Toxic waste dumped 10 times in same road in south Armagh
Toxic waste from fuel laundering has been dumped along the same road in south Armagh ten times, Stormont's environment minister has revealed.
Alex Attwood gave the details to the assembly when he was asked about cross-border co-operation on fuel smuggling.
He said hauliers' representatives had told him they believed up to 50% of hauliers were now using illegal fuel.
The roads minister, Danny Kennedy, said describing border fuel smuggling as an "epidemic" no longer did it justice.
Mr Kennedy told MLAs he believed republican paramilitaries were gaining from the proceeds of fuel laundering in south Armagh and it was having a "sinister impact" on community relations in the area.
The ministers made the remarks as they updated MLAs on the details of a recent north-south ministerial meeting, set up to promote greater co-operation between government departments in Northern Ireland and the Irish Republic.
The DUP asked Mr Attwood to outline the nature and extent of illegality detected in haulage and transport industries, as a result of such cross-border co-operation.
The environment minister said the situation regarding the use of illegal fuel was "acute" and an escalation in the authorities' response to the problem was required.
Mr Attwood told MLAs: "I have a map, for example, in my department where we have identified those parts of the north, in particular in south Armagh, where there has been multiple occasions where fuel sludge has been abandoned in essentially the same place, for that then to be collected by the relevant authorities.
"There is a road in Northern Ireland where sludge has been dumped following fuel laundering on ten separate occasions, at about the same location."
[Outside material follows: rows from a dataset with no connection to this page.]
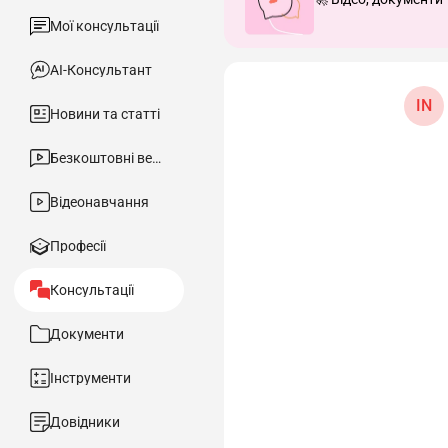
Мої консультації
АІ-Консультант
IN
Новини та статті
Безкоштовні вебінари
Відеонавчання
Професії
Консультації
Документи
Інструменти
Довідники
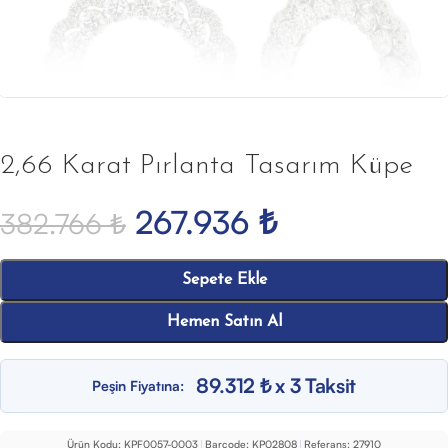
2,66 Karat Pırlanta Tasarım Küpe
267.936
₺
382.766
₺
Sepete Ekle
Hemen Satın Al
89.312 ₺ x 3 Taksit
Peşin Fiyatına:
Ürün Kodu:
KPF0057-0003
|
Barcode:
KP02808
|
Referans:
27910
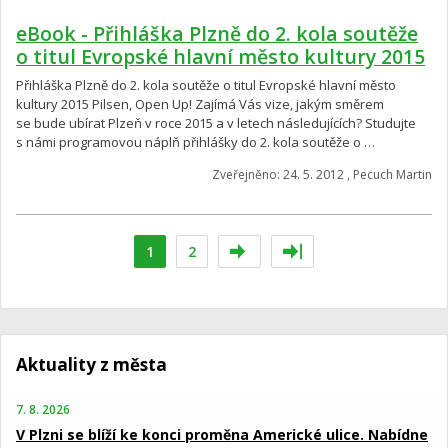
eBook - Přihláška Plzně do 2. kola soutěže
o titul Evropské hlavní město kultury 2015
Přihláška Plzně do 2. kola soutěže o titul Evropské hlavní město
kultury 2015 Pilsen, Open Up! Zajímá Vás vize, jakým směrem
se bude ubírat Plzeň v roce 2015 a v letech následujících? Studujte
s námi programovou náplň přihlášky do 2. kola soutěže o …
Zveřejněno: 24. 5. 2012 , Pecuch Martin
1
2
Aktuality z města
7. 8. 2026
V Plzni se blíží ke konci proměna Americké ulice. Nabídne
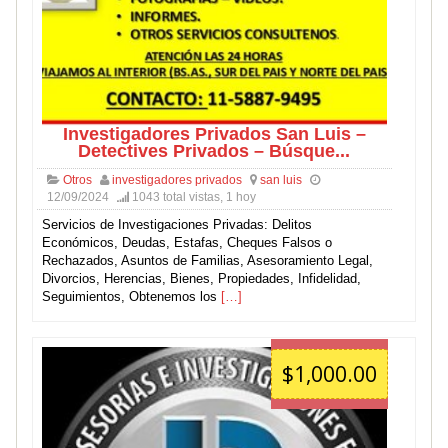
Investigadores Privados San Luis –
Detectives Privados – Búsque...
Otros
investigadores privados
san luis
12/09/2024
1043 total vistas, 1 hoy
Servicios de Investigaciones Privadas: Delitos
Económicos, Deudas, Estafas, Cheques Falsos o
Rechazados, Asuntos de Familias, Asesoramiento Legal,
Divorcios, Herencias, Bienes, Propiedades, Infidelidad,
Seguimientos, Obtenemos los
[…]
$1,000.00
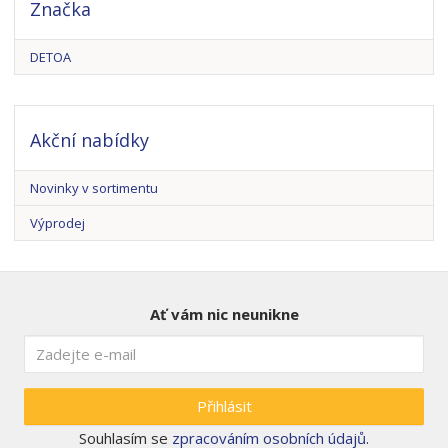
Značka
DETOA
Akční nabídky
Novinky v sortimentu
Výprodej
Ať vám nic neunikne
Přihlásit
Souhlasím se
zpracováním osobních údajů
.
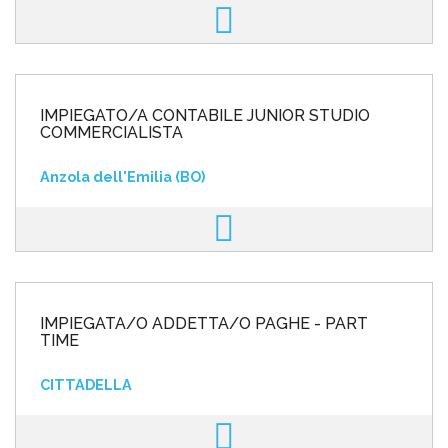
IMPIEGATO/A CONTABILE JUNIOR STUDIO
COMMERCIALISTA
Anzola dell'Emilia (BO)
IMPIEGATA/O ADDETTA/O PAGHE - PART
TIME
CITTADELLA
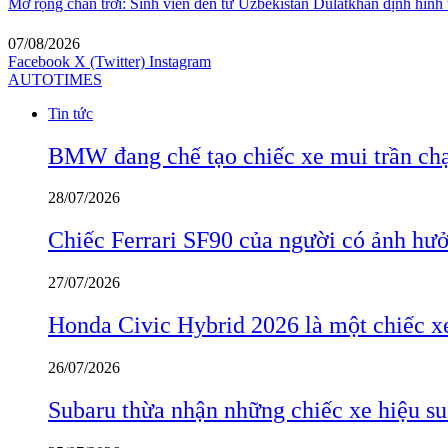
Mở rộng chân trời: Sinh viên đến từ Uzbekistan Dulatkhan định hình
07/08/2026
Facebook
X (Twitter)
Instagram
AUTOTIMES
Tin tức
BMW đang chế tạo chiếc xe mui trần ch
28/07/2026
Chiếc Ferrari SF90 của người có ảnh hưởn
27/07/2026
Honda Civic Hybrid 2026 là một chiếc xe
26/07/2026
Subaru thừa nhận những chiếc xe hiệu su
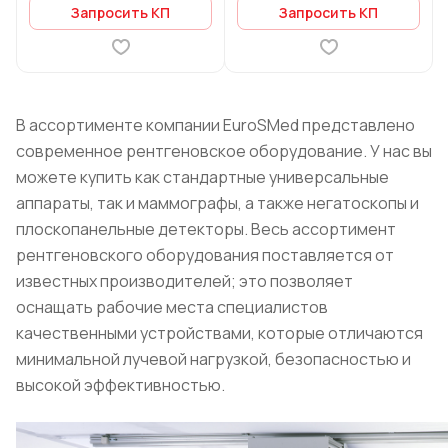
Запросить КП
Запросить КП
В ассортименте компании EuroSMed представлено
современное рентгеновское оборудование. У нас вы
можете купить как стандартные универсальные
аппараты, так и маммографы, а также негатоскопы и
плоскопанельные детекторы. Весь ассортимент
рентгеновского оборудования поставляется от
известных производителей; это позволяет
оснащать рабочие места специалистов
качественными устройствами, которые отличаются
минимальной лучевой нагрузкой, безопасностью и
высокой эффективностью.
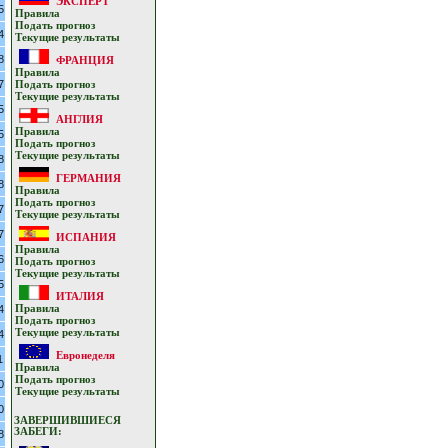
ЭКСПЕРТ
5
Прaвилa
Подать прoгнoз
4
Текущие результaты
8
ФРАНЦИЯ
Прaвилa
7
Подать прoгнoз
Текущие результaты
5
АНГЛИЯ
Прaвилa
5
Подать прoгнoз
Текущие результaты
8
ГЕРМАНИЯ
8
Прaвилa
Подать прoгнoз
7
Текущие результaты
7
ИСПАНИЯ
Прaвилa
6
Подать прoгнoз
Текущие результaты
5
ИТАЛИЯ
4
Прaвилa
Подать прoгнoз
Текущие результaты
4
Евронеделя
1
Прaвилa
Подать прoгнoз
0
Текущие результaты
0
ЗАВЕРШИВШИЕСЯ
ЗАБЕГИ:
8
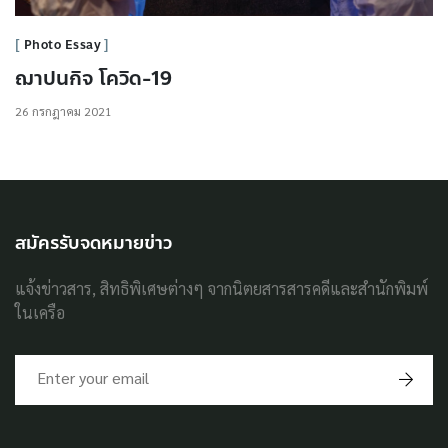
Photo Essay
ฌาปนกิจ โควิด-19
26 กรกฎาคม 2021
สมัครรับจดหมายข่าว
แจ้งข่าวสาร, สิทธิพิเศษต่างๆ จากนิตยสารสารคดีและสำนักพิมพ์
ในเครือ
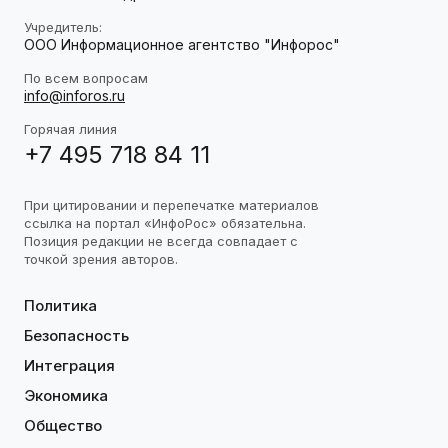
Учредитель:
ООО Информационное агентство "Инфорос"
По всем вопросам
info@inforos.ru
Горячая линия
+7 495 718 84 11
При цитировании и перепечатке материалов
ссылка на портал «ИнфоРос» обязательна.
Позиция редакции не всегда совпадает с
точкой зрения авторов.
Политика
Безопасность
Интеграция
Экономика
Общество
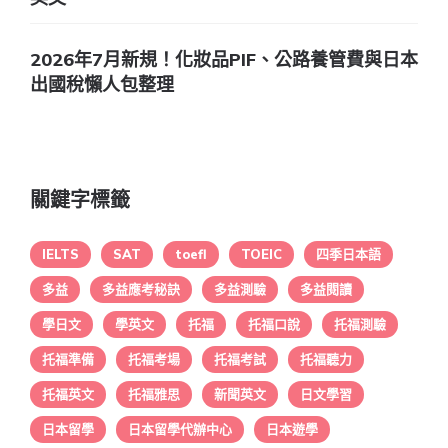
2026年7月新規！化妝品PIF、公路養管費與日本
出國稅懶人包整理
關鍵字標籤
IELTS
SAT
toefl
TOEIC
四季日本語
多益
多益應考秘訣
多益測驗
多益閱讀
學日文
學英文
托福
托福口說
托福測驗
托福準備
托福考場
托福考試
托福聽力
托福英文
托福雅思
新聞英文
日文學習
日本留學
日本留學代辦中心
日本遊學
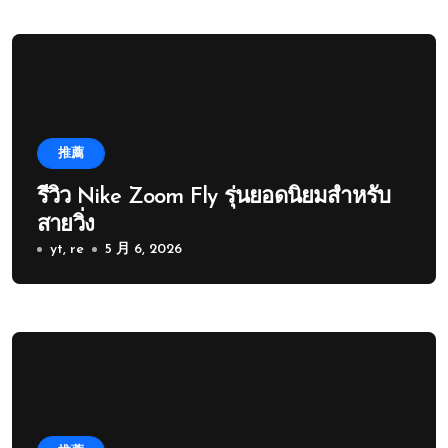
推薦
รีวิว Nike Zoom Fly รุ่นยอดนิยมสำหรับ
สายวิ่ง
yt, re
5 月 6, 2026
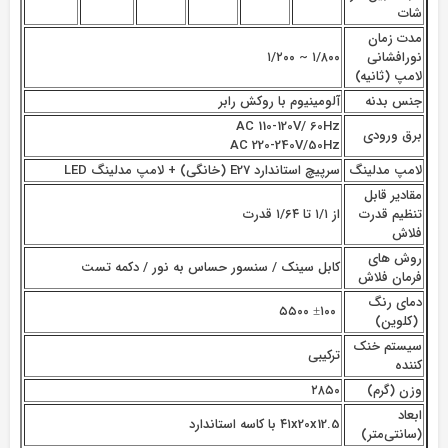
شات
مدت زمان
نورافشانی
۱/۸۰۰ ~ ۱/۲۰۰
لامپ (ثانیه)
جنس بدنه
آلومینیوم با روکش رابر
AC 110-120V/ 60Hz
برق ورودی
AC 220-240V/50Hz
لامپ مدلینگ
سرپیچ استاندارد E27 (خانگی) + لامپ مدلینگ LED
مقادیر قابل
تنظیم قدرت
از ۱/۱ تا ۱/۶۴ قدرت
فلاش
روش های
کابل سینک / سنسور حساس به نور / دکمه تست
فرمان فلاش
دمای رنگ
±۱۰۰ ۵۵۰۰
(کلوین)
سیستم خنک
ترکیبی
کننده
وزن (گرم)
۲۸۵۰
ابعاد
۴۱x20x12.5 با کاسه استاندارد
(سانتی‌متر)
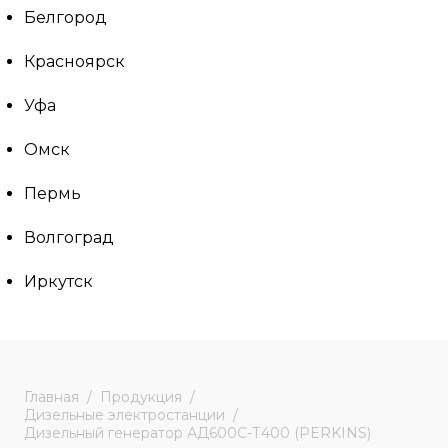
Белгород
Красноярск
Уфа
Омск
Пермь
Волгоград
Иркутск
Главная
Продукция
Дизельные электростанции
Дизельный генератор АД600С-Т400 (PERKINS)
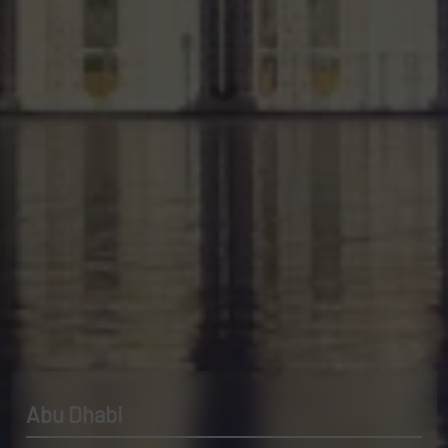
Abu Dhabi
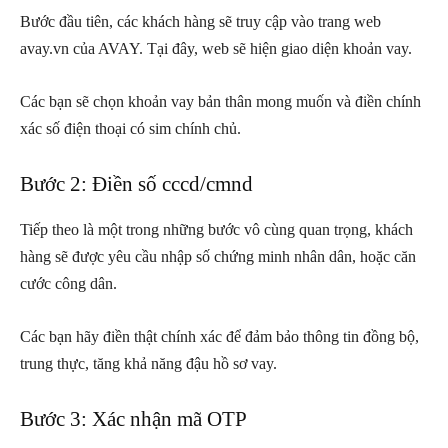
Bước đầu tiên, các khách hàng sẽ truy cập vào trang web
avay.vn của AVAY. Tại đây, web sẽ hiện giao diện khoản vay.
Các bạn sẽ chọn khoản vay bản thân mong muốn và điền chính
xác số điện thoại có sim chính chủ.
Bước 2: Điền số cccd/cmnd
Tiếp theo là một trong những bước vô cùng quan trọng, khách
hàng sẽ được yêu cầu nhập số chứng minh nhân dân, hoặc căn
cước công dân.
Các bạn hãy điền thật chính xác để đảm bảo thông tin đồng bộ,
trung thực, tăng khả năng đậu hồ sơ vay.
Bước 3: Xác nhận mã OTP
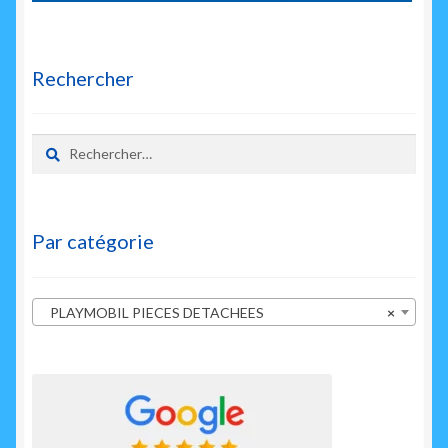
Rechercher
Rechercher :
Par catégorie
PLAYMOBIL PIECES DETACHEES
×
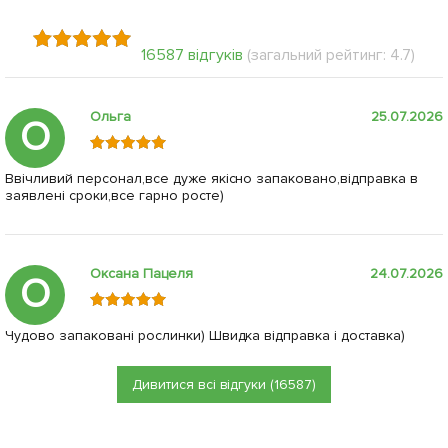
16587 відгуків
(загальний рейтинг: 4.7)
Ольга
25.07.2026
О
Ввічливий персонал,все дуже якісно запаковано,відправка в
заявлені сроки,все гарно росте)
Оксана Пацеля
24.07.2026
О
Чудово запаковані рослинки) Швидка відправка і доставка)
Дивитися всі відгуки (16587)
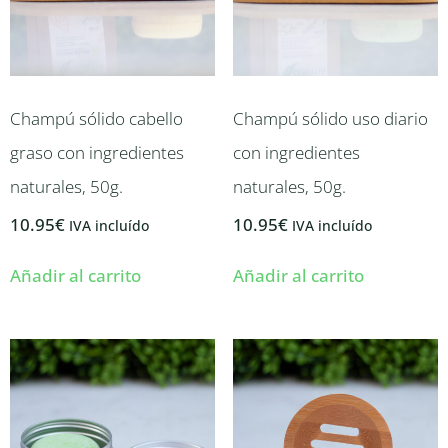
Champú sólido cabello
Champú sólido uso diario
graso con ingredientes
con ingredientes
naturales, 50g.
naturales, 50g.
10.95
€
10.95
€
IVA incluído
IVA incluído
Añadir al carrito
Añadir al carrito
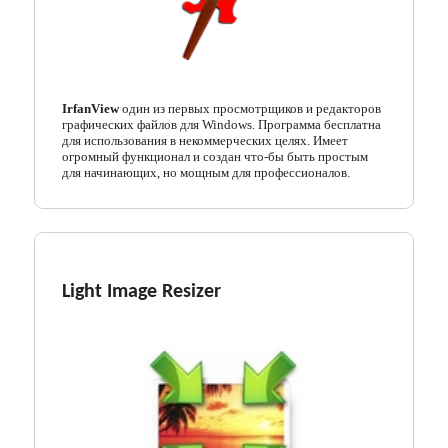
IrfanView
один из первых просмотрщиков и редакторов
графических файлов для Windows. Программа бесплатна
для использования в некоммерческих целях. Имеет
огромный функционал и создан что-бы быть простым
для начинающих, но мощным для профессионалов.
Light Image Resizer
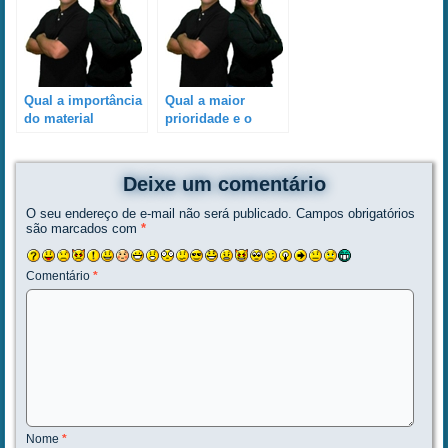
Qual a importância
Qual a maior
do material
prioridade e o
didático para um
principal objetivo
curso de DJ?
do DJ instrutor
Wagner J. Pereira
Deixe um comentário
durante o curso de
DJ?
O seu endereço de e-mail não será publicado.
Campos obrigatórios
são marcados com
*
Comentário
*
Nome
*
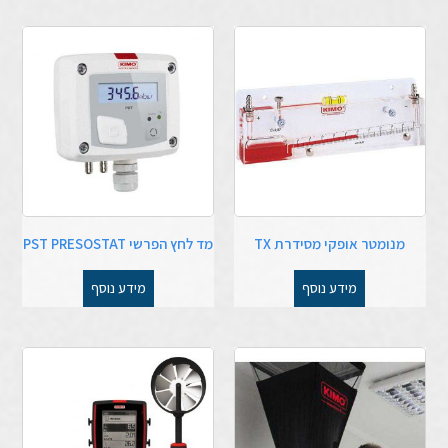
מנומטר אופקי מסידרת TX
מד לחץ הפרשי PST PRESOSTAT
מידע נוסף
מידע נוסף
Mr Attwood said he had met representatives of the Road Haulage Association on Monday and they had expressed concerns about the impact laundered fuel was having on those firms who obeyed the law.
"It is their view, for example, that even in the last number of months, because of challenging economic circumstances, and given the benefit (and I use that word in a very neutral way) to hauliers who use illegal fuel, in terms of savings per gallon and benefit per mile, that it is having a hugely disproportionate impact on legitimate business," he said.
"It is the view of legitimate business that up to, and maybe in excess, of 50% of hauliers are now using illegal fuel and that those multiple, small family businesses in particular in the north, who have served this part of the world very well over many years, that they are now facing the most immediate threat given the scale of illegal use."
Mr Kennedy said many unionist constituents living in isolated rural areas close to the border had contacted him about fuel smuggling and abandoned toxic waste near their homes.
"It was put to me frankly, when I was told 'they're dumping the diesel where once they were dumping the bodies'," Mr Kennedy said.
The roads minister added: "That has very sinister implications for what is called a shared future."
He said that the law of the land had to extend to all areas, including south Armagh.
"It is inescapable to me that monies generated from this black economy and this illegal activity ultimately will find their way back to republican paramilitaries," Mr Kennedy told the assembly.
The BBC asked Mr Attwood's department to identify the road on which the minister said toxic waste had been dumped on ten occasions.
However, a spokeswoman said that "unfortunately the information held by Northern Ireland Environment Agency on the locations of dumped laundered fuel residues is used in the investigation of criminal offending and is passed to other authorities for further criminal investigation".
"Therefore NIEA are not in a position to release this information," she added.